§ **INSTRUCTIONS FOR THE TASK**:
Filter the records below and copy out each line that contains the word "pump".

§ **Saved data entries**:
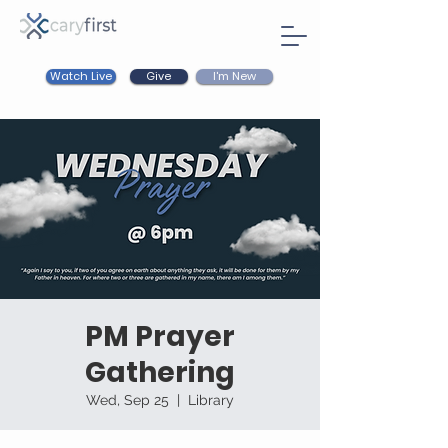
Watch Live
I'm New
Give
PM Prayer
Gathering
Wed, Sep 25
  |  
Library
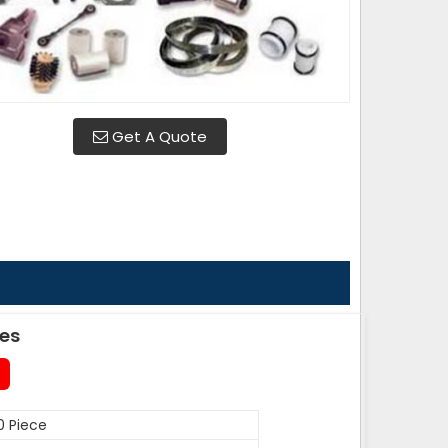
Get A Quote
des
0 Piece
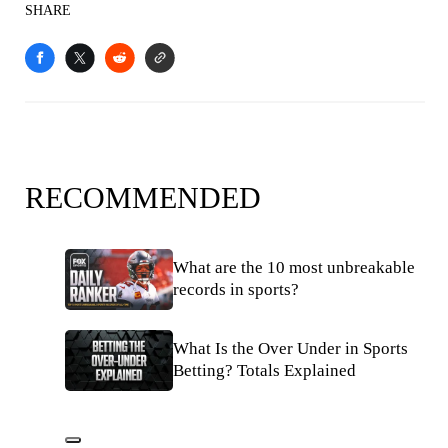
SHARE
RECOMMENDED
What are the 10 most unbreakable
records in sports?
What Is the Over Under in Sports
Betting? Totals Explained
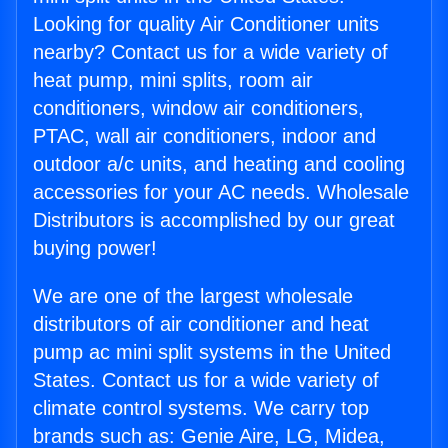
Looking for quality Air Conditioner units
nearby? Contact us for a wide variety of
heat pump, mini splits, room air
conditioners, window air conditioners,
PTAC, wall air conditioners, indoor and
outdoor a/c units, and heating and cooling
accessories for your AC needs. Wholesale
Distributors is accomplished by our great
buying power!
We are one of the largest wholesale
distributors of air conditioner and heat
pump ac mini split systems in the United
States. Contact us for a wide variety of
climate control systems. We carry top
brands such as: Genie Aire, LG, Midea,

§ **TASK ANSWER**:
heat pump, mini splits, room air
pump ac mini split systems in the United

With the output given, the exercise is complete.